- **Requisitos de la tarea**: Reescribe el pasaje del texto sobre el turismo regional que empieza en las palabras "Empero, inquietantes perturbaciones" y termina tras "casi la cuadriplicaba.". Cambia "plazas hoteleras" por "camas hoteleras".

Empero, inquietantes perturbaciones se avistaban en lontananza, un 'Brexit' duro podría derrumbar sus expectativas de crecimiento (los británicos representaban el 42% de sus visitantes extranjeros). Habría, por tanto, que buscar también en otros caladeros, aunque se toparían con grandes dificultades de índole estructural; a tal efecto, hasta 2021, se invertirían unos 900.000 euros que podrían resultar clamorosamente escasos.
El propio
Instituto de Turismo de tal región reconocía tres condicionantes inapelables:
la evidente insuficiencia de plazas hoteleras, la persistente estacionalidad,
así como una endémica falta de infraestructuras. De esta suerte, siempre
infausta, se entraba en el odioso juego de las comparaciones con las vecindades
de los alrededores. Y en ese juego falaz, esta región salía muy dañada: Almería
tenía el doble de plazas hoteleras, mientras Alicante casi la cuadriplicaba.

- **Sección de datos**:
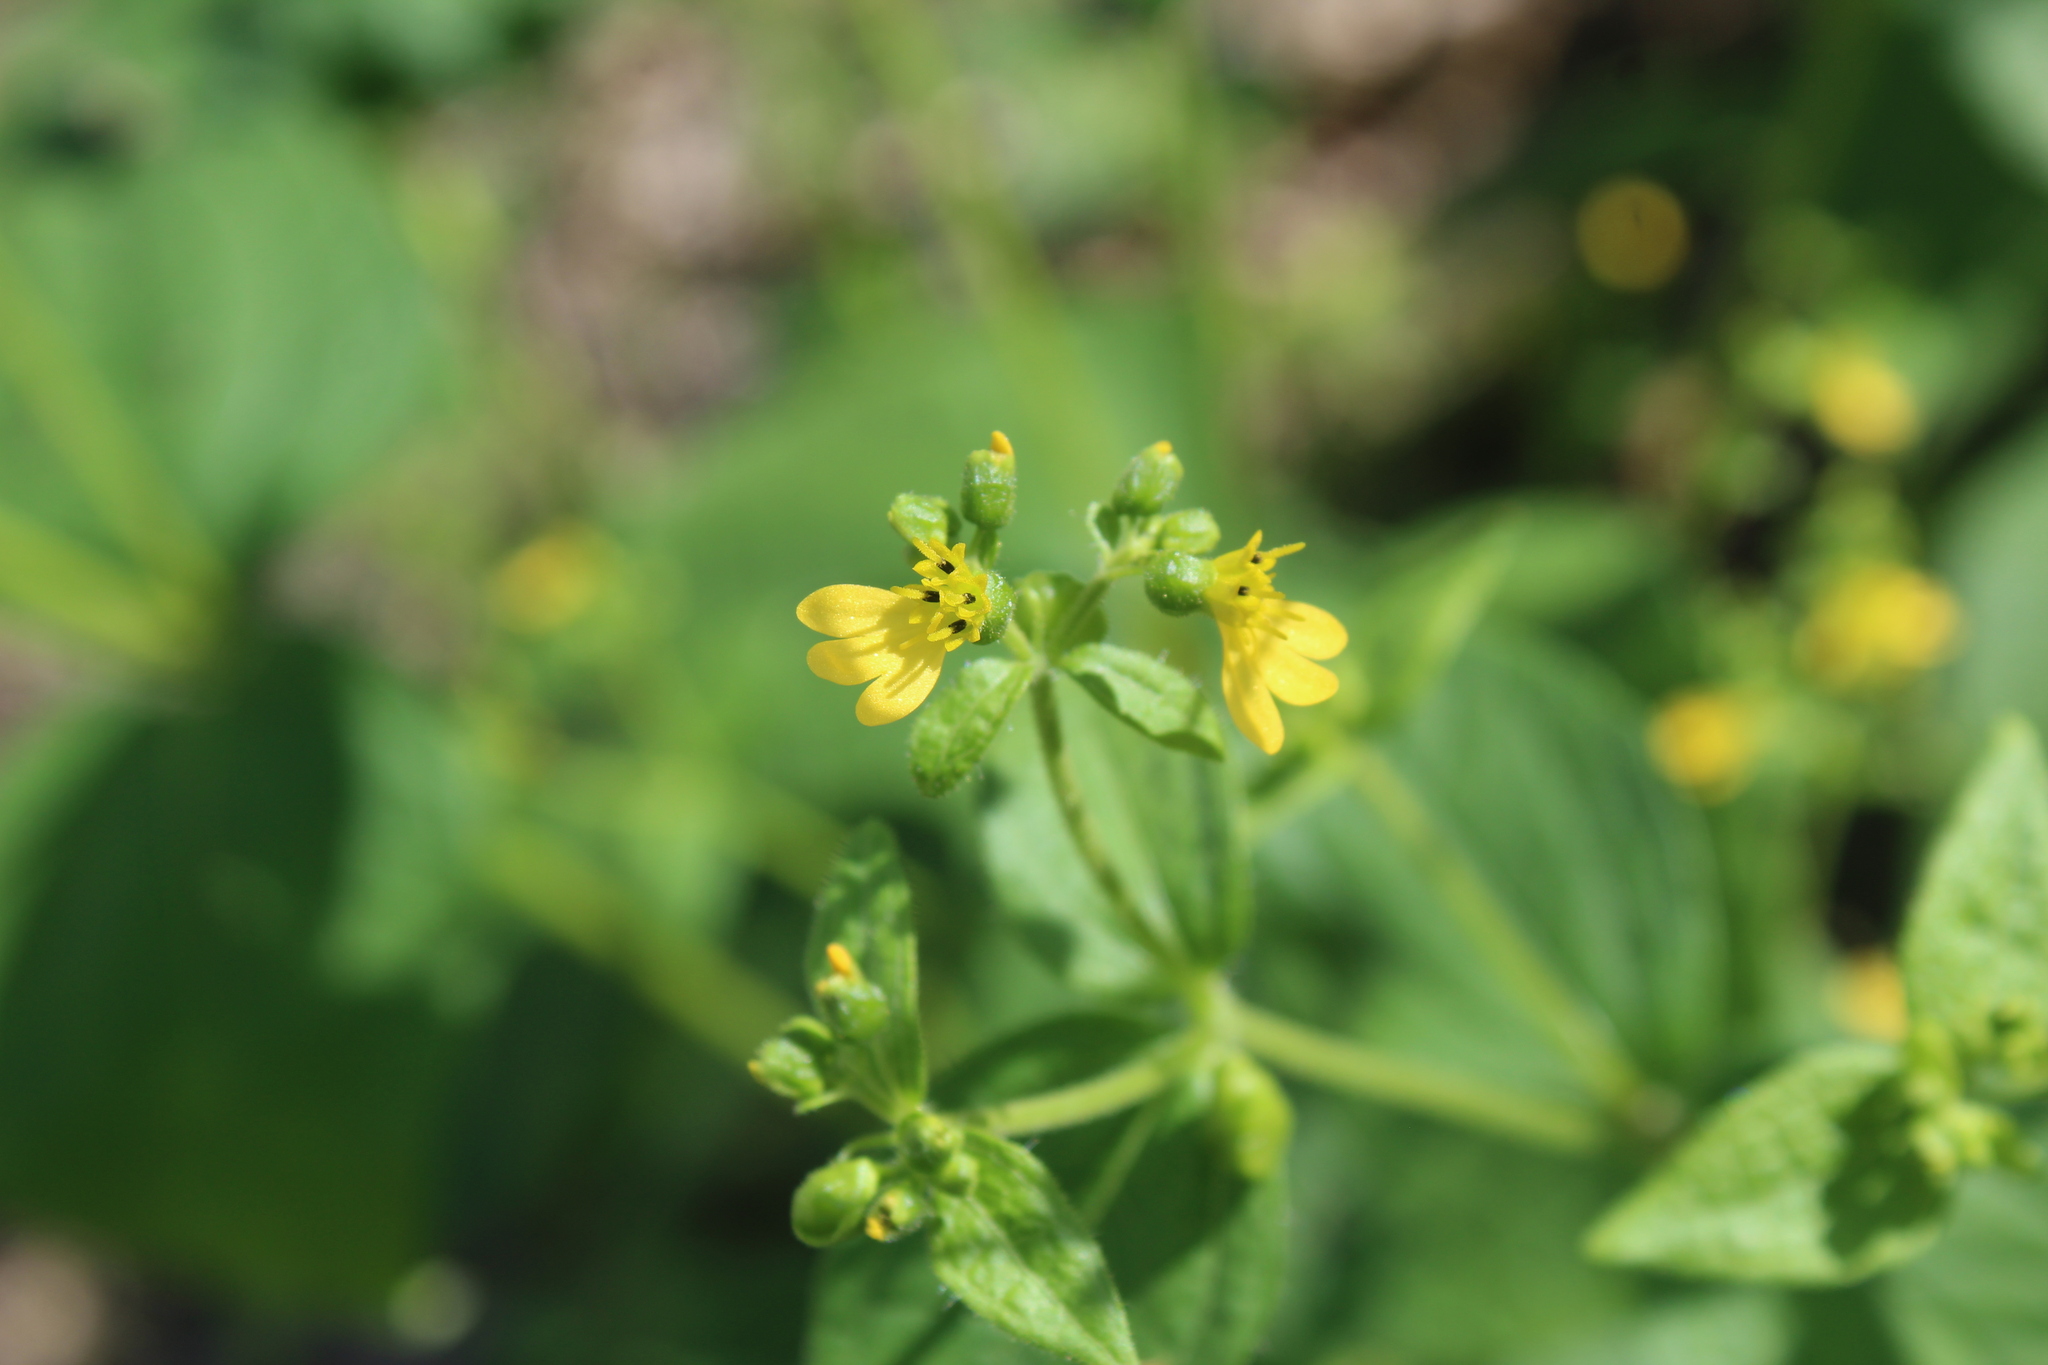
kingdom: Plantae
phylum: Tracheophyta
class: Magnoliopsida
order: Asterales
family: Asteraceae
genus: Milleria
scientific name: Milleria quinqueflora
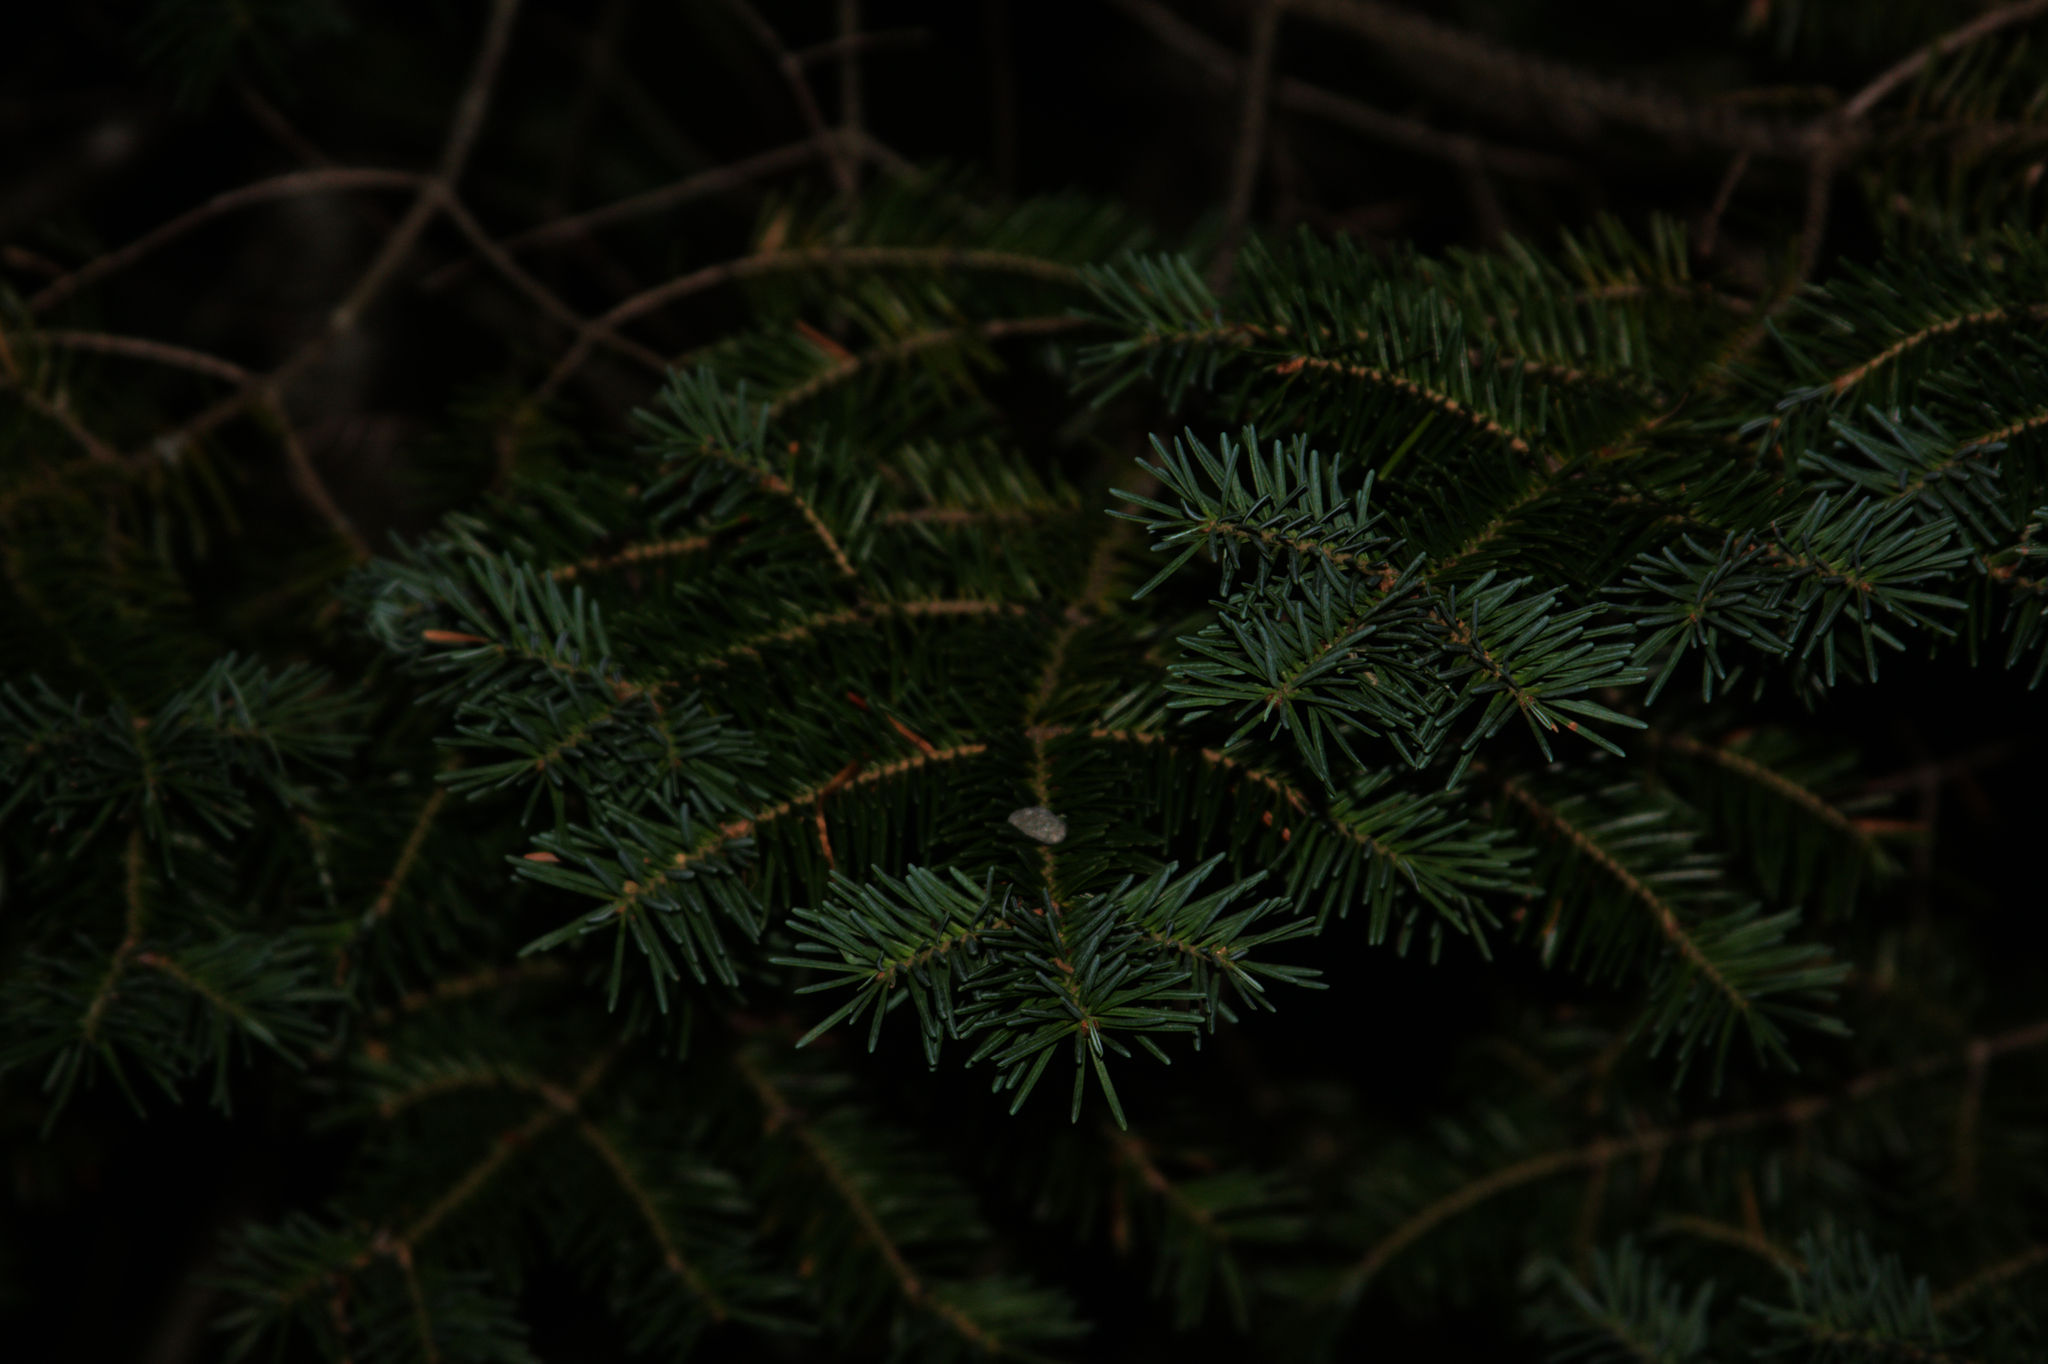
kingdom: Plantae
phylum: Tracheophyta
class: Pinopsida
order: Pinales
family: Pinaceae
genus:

- **Solución de la tarea**:
Empero, inquietantes perturbaciones se avistaban en lontananza, un 'Brexit' duro podría derrumbar sus expectativas de crecimiento (los británicos representaban el 42% de sus visitantes extranjeros). Habría, por tanto, que buscar también en otros caladeros, aunque se toparían con grandes dificultades de índole estructural; a tal efecto, hasta 2021, se invertirían unos 900.000 euros que podrían resultar clamorosamente escasos.
El propio
Instituto de Turismo de tal región reconocía tres condicionantes inapelables:
la evidente insuficiencia de camas hoteleras, la persistente estacionalidad,
así como una endémica falta de infraestructuras. De esta suerte, siempre
infausta, se entraba en el odioso juego de las comparaciones con las vecindades
de los alrededores. Y en ese juego falaz, esta región salía muy dañada: Almería
tenía el doble de camas hoteleras, mientras Alicante casi la cuadriplicaba.